+++ Exercise data +++
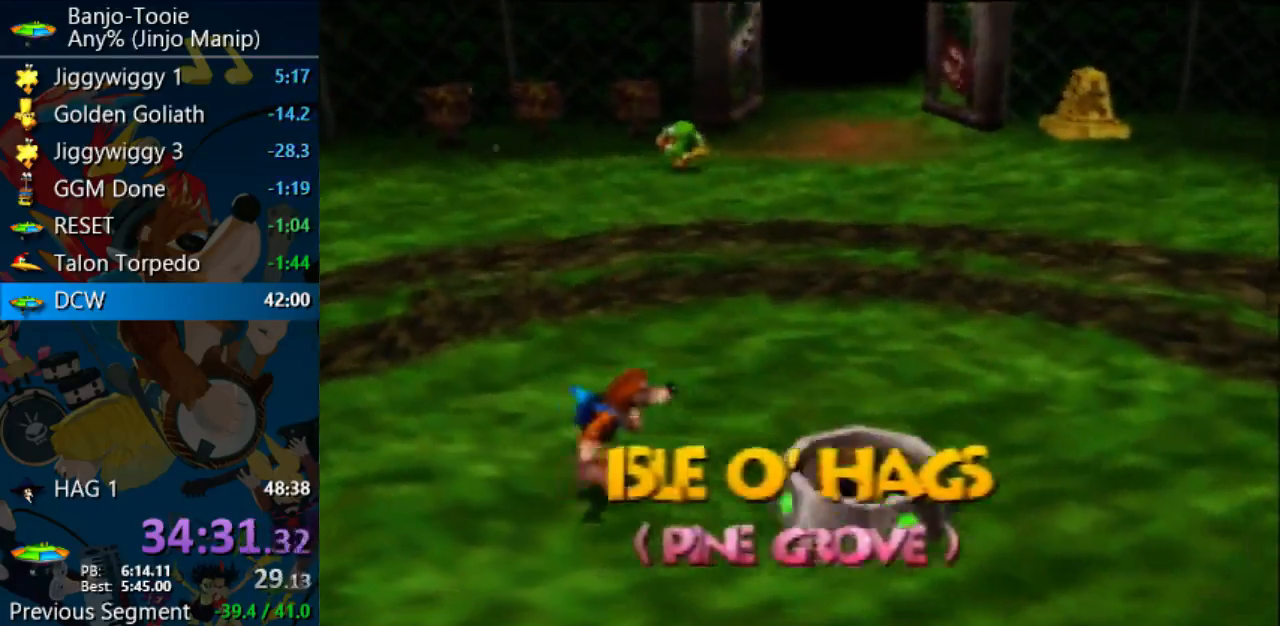
{"dt_ms": 500, "buttons": ["Z"], "left_stick": "right", "events": [[67, "C_LEFT", "down"], [133, "left_stick", "center"], [300, "C_LEFT", "up"], [300, "left_stick", "right"]]}
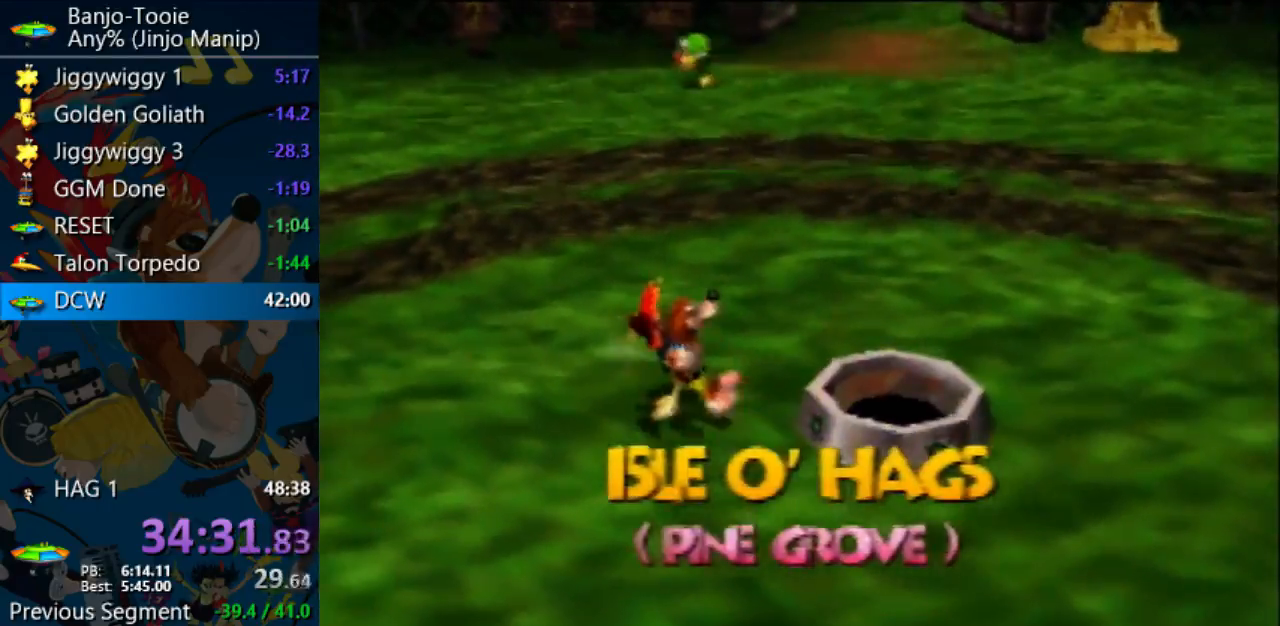
{"dt_ms": 500, "buttons": ["A", "Z"], "left_stick": "up-right", "events": [[33, "left_stick", "up-right"], [167, "A", "down"]]}
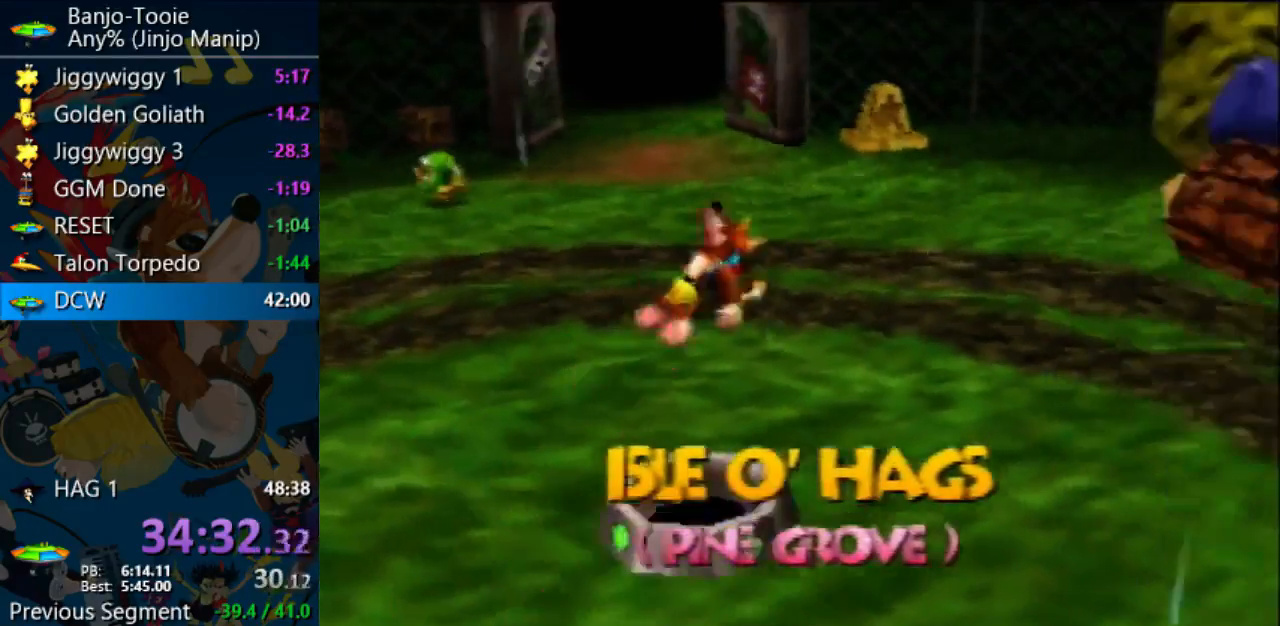
{"dt_ms": 500, "buttons": ["Z", "C_LEFT", "C_RIGHT"], "left_stick": "up-right", "events": [[333, "C_LEFT", "down"], [400, "A", "up"], [467, "C_RIGHT", "down"]]}
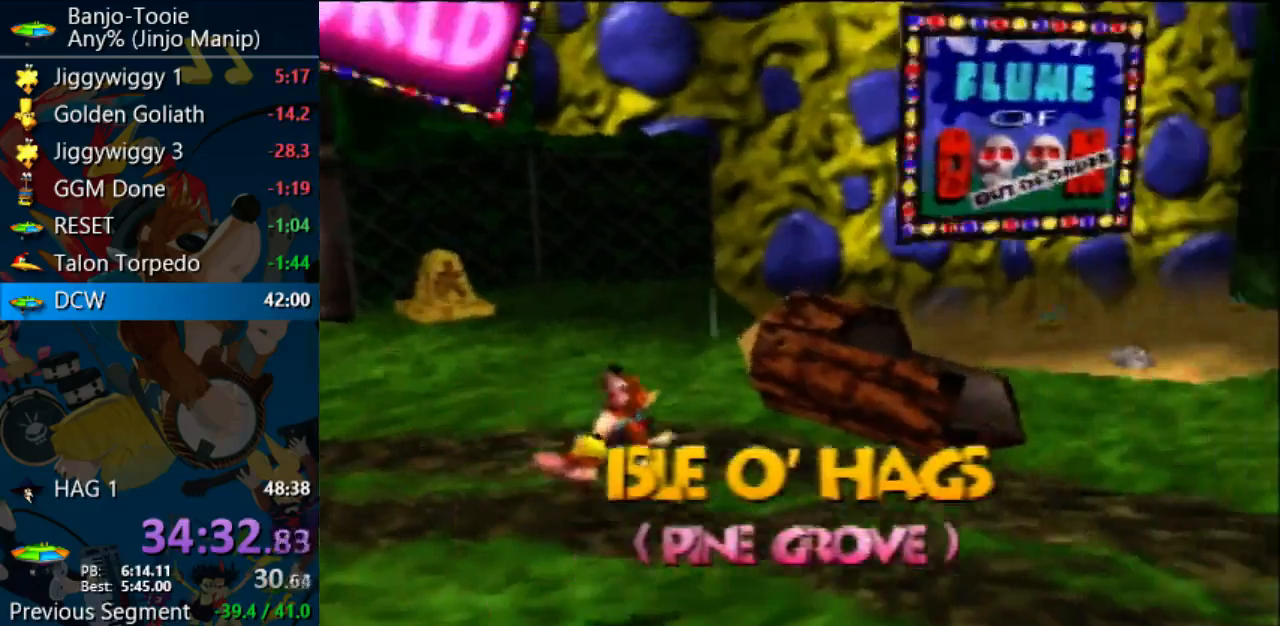
{"dt_ms": 500, "buttons": ["A", "Z"], "left_stick": "up-right", "events": [[33, "C_LEFT", "up"], [67, "C_RIGHT", "up"], [400, "A", "down"]]}
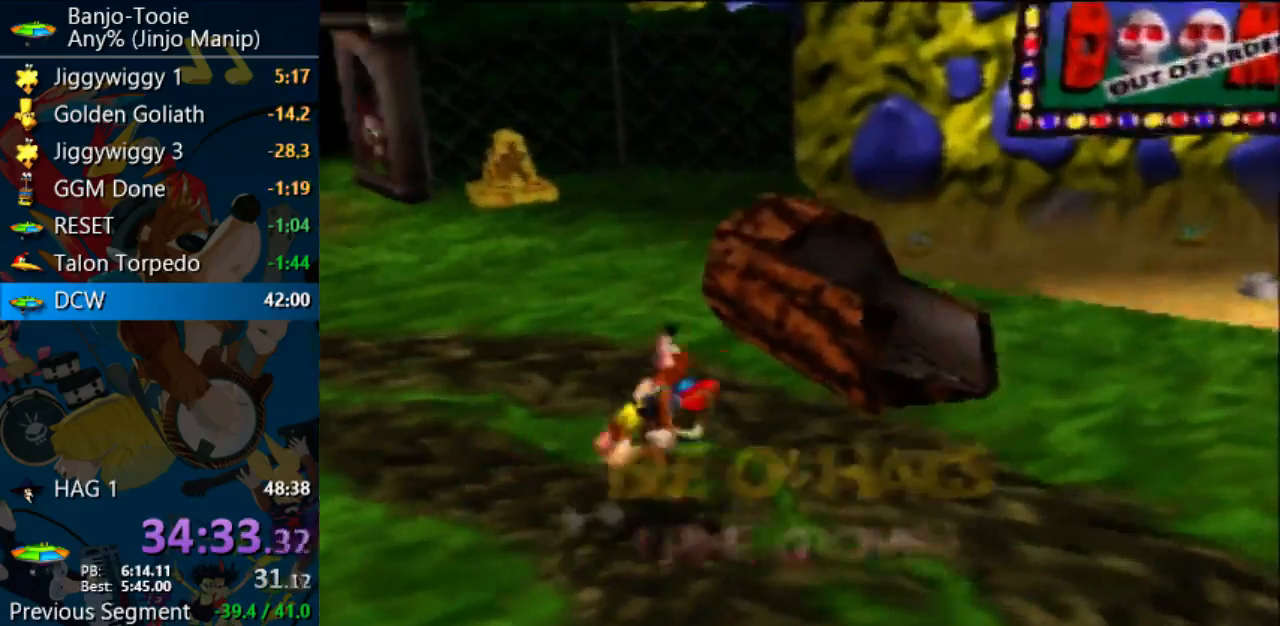
{"dt_ms": 500, "buttons": ["Z"], "left_stick": "right", "events": [[33, "A", "up"], [67, "left_stick", "right"]]}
+++
Repeat the listing above exactly, omitting the pictures it contains.

{"dt_ms": 500, "buttons": ["Z"], "left_stick": "right", "events": [[67, "C_LEFT", "down"], [133, "left_stick", "center"], [300, "C_LEFT", "up"], [300, "left_stick", "right"]]}
{"dt_ms": 500, "buttons": ["A", "Z"], "left_stick": "up-right", "events": [[33, "left_stick", "up-right"], [167, "A", "down"]]}
{"dt_ms": 500, "buttons": ["Z", "C_LEFT", "C_RIGHT"], "left_stick": "up-right", "events": [[333, "C_LEFT", "down"], [400, "A", "up"], [467, "C_RIGHT", "down"]]}
{"dt_ms": 500, "buttons": ["A", "Z"], "left_stick": "up-right", "events": [[33, "C_LEFT", "up"], [67, "C_RIGHT", "up"], [400, "A", "down"]]}
{"dt_ms": 500, "buttons": ["Z"], "left_stick": "right", "events": [[33, "A", "up"], [67, "left_stick", "right"]]}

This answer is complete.